**Verilen görev:** Aşağıdaki satırları yeniden yazın ve geçtiği her yerde "common name" ifadesini "vernacular name" ile değiştirin. Satırların geri kalanını aynen koruyun.

**Alıştırma malzemesi:**
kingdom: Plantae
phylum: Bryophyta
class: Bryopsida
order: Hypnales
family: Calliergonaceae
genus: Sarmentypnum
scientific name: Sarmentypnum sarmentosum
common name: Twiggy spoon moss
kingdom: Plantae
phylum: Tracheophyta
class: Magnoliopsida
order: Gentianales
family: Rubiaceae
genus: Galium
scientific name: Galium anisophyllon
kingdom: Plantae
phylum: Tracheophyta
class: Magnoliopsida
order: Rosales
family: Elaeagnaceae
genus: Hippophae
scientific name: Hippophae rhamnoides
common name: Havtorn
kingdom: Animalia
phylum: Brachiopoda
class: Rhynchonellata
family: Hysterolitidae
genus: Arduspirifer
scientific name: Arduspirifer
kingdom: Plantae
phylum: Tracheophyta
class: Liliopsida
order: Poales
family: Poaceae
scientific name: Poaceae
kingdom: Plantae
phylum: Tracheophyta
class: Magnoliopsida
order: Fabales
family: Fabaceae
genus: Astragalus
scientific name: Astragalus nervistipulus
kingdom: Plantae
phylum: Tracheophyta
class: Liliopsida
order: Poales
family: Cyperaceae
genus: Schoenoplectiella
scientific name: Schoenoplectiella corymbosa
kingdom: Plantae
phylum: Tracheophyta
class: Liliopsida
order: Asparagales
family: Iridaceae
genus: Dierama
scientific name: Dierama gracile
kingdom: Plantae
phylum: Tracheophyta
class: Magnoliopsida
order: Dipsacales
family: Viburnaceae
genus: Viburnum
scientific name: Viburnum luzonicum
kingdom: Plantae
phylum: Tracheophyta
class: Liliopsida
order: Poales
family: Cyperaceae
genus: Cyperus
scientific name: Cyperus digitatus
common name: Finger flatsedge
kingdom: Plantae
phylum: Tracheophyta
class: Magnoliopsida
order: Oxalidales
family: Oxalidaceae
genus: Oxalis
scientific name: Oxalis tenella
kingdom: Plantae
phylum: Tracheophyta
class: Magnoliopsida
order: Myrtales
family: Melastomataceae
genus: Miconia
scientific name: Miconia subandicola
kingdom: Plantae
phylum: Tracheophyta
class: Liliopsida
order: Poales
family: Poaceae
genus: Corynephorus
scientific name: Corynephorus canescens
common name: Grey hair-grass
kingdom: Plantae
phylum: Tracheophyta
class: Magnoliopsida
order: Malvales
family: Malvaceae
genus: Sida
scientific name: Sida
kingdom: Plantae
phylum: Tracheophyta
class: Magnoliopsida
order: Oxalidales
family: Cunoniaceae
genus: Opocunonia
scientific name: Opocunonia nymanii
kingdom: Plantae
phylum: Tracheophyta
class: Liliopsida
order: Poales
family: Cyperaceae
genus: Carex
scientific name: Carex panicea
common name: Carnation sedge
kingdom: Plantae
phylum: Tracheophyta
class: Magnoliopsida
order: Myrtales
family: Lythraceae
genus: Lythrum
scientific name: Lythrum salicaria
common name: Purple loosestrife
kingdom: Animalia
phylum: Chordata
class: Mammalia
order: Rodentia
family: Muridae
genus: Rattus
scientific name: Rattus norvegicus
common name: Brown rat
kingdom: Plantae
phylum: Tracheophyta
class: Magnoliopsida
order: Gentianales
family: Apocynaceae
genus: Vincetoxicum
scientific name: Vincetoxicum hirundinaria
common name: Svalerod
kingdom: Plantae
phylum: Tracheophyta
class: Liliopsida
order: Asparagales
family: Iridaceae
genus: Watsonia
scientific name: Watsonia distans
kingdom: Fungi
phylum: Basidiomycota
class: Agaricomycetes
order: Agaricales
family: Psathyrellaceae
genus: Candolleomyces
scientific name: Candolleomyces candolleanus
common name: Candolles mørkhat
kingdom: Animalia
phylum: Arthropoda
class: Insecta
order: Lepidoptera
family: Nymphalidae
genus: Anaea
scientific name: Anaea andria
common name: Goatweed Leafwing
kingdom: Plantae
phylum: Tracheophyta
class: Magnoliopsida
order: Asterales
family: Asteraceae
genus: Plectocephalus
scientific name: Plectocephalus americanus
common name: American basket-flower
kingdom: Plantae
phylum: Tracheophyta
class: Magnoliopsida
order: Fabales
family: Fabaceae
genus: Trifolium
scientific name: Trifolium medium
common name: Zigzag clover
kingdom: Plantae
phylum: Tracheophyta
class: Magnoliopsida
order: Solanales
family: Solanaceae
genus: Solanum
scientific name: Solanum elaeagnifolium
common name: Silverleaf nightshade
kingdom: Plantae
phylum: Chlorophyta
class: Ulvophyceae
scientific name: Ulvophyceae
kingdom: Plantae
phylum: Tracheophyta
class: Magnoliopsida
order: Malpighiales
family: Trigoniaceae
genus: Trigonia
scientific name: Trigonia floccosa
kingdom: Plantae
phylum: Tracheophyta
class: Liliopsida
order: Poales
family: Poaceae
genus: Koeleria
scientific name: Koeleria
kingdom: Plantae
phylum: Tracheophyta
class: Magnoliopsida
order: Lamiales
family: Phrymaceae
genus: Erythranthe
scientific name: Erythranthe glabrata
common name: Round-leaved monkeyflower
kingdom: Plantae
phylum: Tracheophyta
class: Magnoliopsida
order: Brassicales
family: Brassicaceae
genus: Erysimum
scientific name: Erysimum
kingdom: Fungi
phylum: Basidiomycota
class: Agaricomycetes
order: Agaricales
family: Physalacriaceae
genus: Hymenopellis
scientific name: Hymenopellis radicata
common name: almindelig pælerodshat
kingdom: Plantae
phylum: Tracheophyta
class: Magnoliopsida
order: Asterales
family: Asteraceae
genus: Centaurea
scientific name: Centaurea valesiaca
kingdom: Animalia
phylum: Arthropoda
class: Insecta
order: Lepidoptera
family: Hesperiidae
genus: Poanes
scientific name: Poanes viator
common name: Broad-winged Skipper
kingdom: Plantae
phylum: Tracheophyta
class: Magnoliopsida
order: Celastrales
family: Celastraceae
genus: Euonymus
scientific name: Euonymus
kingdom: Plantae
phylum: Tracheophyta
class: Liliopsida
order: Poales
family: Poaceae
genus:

**Alıştırma çıktısı:**
kingdom: Plantae
phylum: Bryophyta
class: Bryopsida
order: Hypnales
family: Calliergonaceae
genus: Sarmentypnum
scientific name: Sarmentypnum sarmentosum
vernacular name: Twiggy spoon moss
kingdom: Plantae
phylum: Tracheophyta
class: Magnoliopsida
order: Gentianales
family: Rubiaceae
genus: Galium
scientific name: Galium anisophyllon
kingdom: Plantae
phylum: Tracheophyta
class: Magnoliopsida
order: Rosales
family: Elaeagnaceae
genus: Hippophae
scientific name: Hippophae rhamnoides
vernacular name: Havtorn
kingdom: Animalia
phylum: Brachiopoda
class: Rhynchonellata
family: Hysterolitidae
genus: Arduspirifer
scientific name: Arduspirifer
kingdom: Plantae
phylum: Tracheophyta
class: Liliopsida
order: Poales
family: Poaceae
scientific name: Poaceae
kingdom: Plantae
phylum: Tracheophyta
class: Magnoliopsida
order: Fabales
family: Fabaceae
genus: Astragalus
scientific name: Astragalus nervistipulus
kingdom: Plantae
phylum: Tracheophyta
class: Liliopsida
order: Poales
family: Cyperaceae
genus: Schoenoplectiella
scientific name: Schoenoplectiella corymbosa
kingdom: Plantae
phylum: Tracheophyta
class: Liliopsida
order: Asparagales
family: Iridaceae
genus: Dierama
scientific name: Dierama gracile
kingdom: Plantae
phylum: Tracheophyta
class: Magnoliopsida
order: Dipsacales
family: Viburnaceae
genus: Viburnum
scientific name: Viburnum luzonicum
kingdom: Plantae
phylum: Tracheophyta
class: Liliopsida
order: Poales
family: Cyperaceae
genus: Cyperus
scientific name: Cyperus digitatus
vernacular name: Finger flatsedge
kingdom: Plantae
phylum: Tracheophyta
class: Magnoliopsida
order: Oxalidales
family: Oxalidaceae
genus: Oxalis
scientific name: Oxalis tenella
kingdom: Plantae
phylum: Tracheophyta
class: Magnoliopsida
order: Myrtales
family: Melastomataceae
genus: Miconia
scientific name: Miconia subandicola
kingdom: Plantae
phylum: Tracheophyta
class: Liliopsida
order: Poales
family: Poaceae
genus: Corynephorus
scientific name: Corynephorus canescens
vernacular name: Grey hair-grass
kingdom: Plantae
phylum: Tracheophyta
class: Magnoliopsida
order: Malvales
family: Malvaceae
genus: Sida
scientific name: Sida
kingdom: Plantae
phylum: Tracheophyta
class: Magnoliopsida
order: Oxalidales
family: Cunoniaceae
genus: Opocunonia
scientific name: Opocunonia nymanii
kingdom: Plantae
phylum: Tracheophyta
class: Liliopsida
order: Poales
family: Cyperaceae
genus: Carex
scientific name: Carex panicea
vernacular name: Carnation sedge
kingdom: Plantae
phylum: Tracheophyta
class: Magnoliopsida
order: Myrtales
family: Lythraceae
genus: Lythrum
scientific name: Lythrum salicaria
vernacular name: Purple loosestrife
kingdom: Animalia
phylum: Chordata
class: Mammalia
order: Rodentia
family: Muridae
genus: Rattus
scientific name: Rattus norvegicus
vernacular name: Brown rat
kingdom: Plantae
phylum: Tracheophyta
class: Magnoliopsida
order: Gentianales
family: Apocynaceae
genus: Vincetoxicum
scientific name: Vincetoxicum hirundinaria
vernacular name: Svalerod
kingdom: Plantae
phylum: Tracheophyta
class: Liliopsida
order: Asparagales
family: Iridaceae
genus: Watsonia
scientific name: Watsonia distans
kingdom: Fungi
phylum: Basidiomycota
class: Agaricomycetes
order: Agaricales
family: Psathyrellaceae
genus: Candolleomyces
scientific name: Candolleomyces candolleanus
vernacular name: Candolles mørkhat
kingdom: Animalia
phylum: Arthropoda
class: Insecta
order: Lepidoptera
family: Nymphalidae
genus: Anaea
scientific name: Anaea andria
vernacular name: Goatweed Leafwing
kingdom: Plantae
phylum: Tracheophyta
class: Magnoliopsida
order: Asterales
family: Asteraceae
genus: Plectocephalus
scientific name: Plectocephalus americanus
vernacular name: American basket-flower
kingdom: Plantae
phylum: Tracheophyta
class: Magnoliopsida
order: Fabales
family: Fabaceae
genus: Trifolium
scientific name: Trifolium medium
vernacular name: Zigzag clover
kingdom: Plantae
phylum: Tracheophyta
class: Magnoliopsida
order: Solanales
family: Solanaceae
genus: Solanum
scientific name: Solanum elaeagnifolium
vernacular name: Silverleaf nightshade
kingdom: Plantae
phylum: Chlorophyta
class: Ulvophyceae
scientific name: Ulvophyceae
kingdom: Plantae
phylum: Tracheophyta
class: Magnoliopsida
order: Malpighiales
family: Trigoniaceae
genus: Trigonia
scientific name: Trigonia floccosa
kingdom: Plantae
phylum: Tracheophyta
class: Liliopsida
order: Poales
family: Poaceae
genus: Koeleria
scientific name: Koeleria
kingdom: Plantae
phylum: Tracheophyta
class: Magnoliopsida
order: Lamiales
family: Phrymaceae
genus: Erythranthe
scientific name: Erythranthe glabrata
vernacular name: Round-leaved monkeyflower
kingdom: Plantae
phylum: Tracheophyta
class: Magnoliopsida
order: Brassicales
family: Brassicaceae
genus: Erysimum
scientific name: Erysimum
kingdom: Fungi
phylum: Basidiomycota
class: Agaricomycetes
order: Agaricales
family: Physalacriaceae
genus: Hymenopellis
scientific name: Hymenopellis radicata
vernacular name: almindelig pælerodshat
kingdom: Plantae
phylum: Tracheophyta
class: Magnoliopsida
order: Asterales
family: Asteraceae
genus: Centaurea
scientific name: Centaurea valesiaca
kingdom: Animalia
phylum: Arthropoda
class: Insecta
order: Lepidoptera
family: Hesperiidae
genus: Poanes
scientific name: Poanes viator
vernacular name: Broad-winged Skipper
kingdom: Plantae
phylum: Tracheophyta
class: Magnoliopsida
order: Celastrales
family: Celastraceae
genus: Euonymus
scientific name: Euonymus
kingdom: Plantae
phylum: Tracheophyta
class: Liliopsida
order: Poales
family: Poaceae
genus:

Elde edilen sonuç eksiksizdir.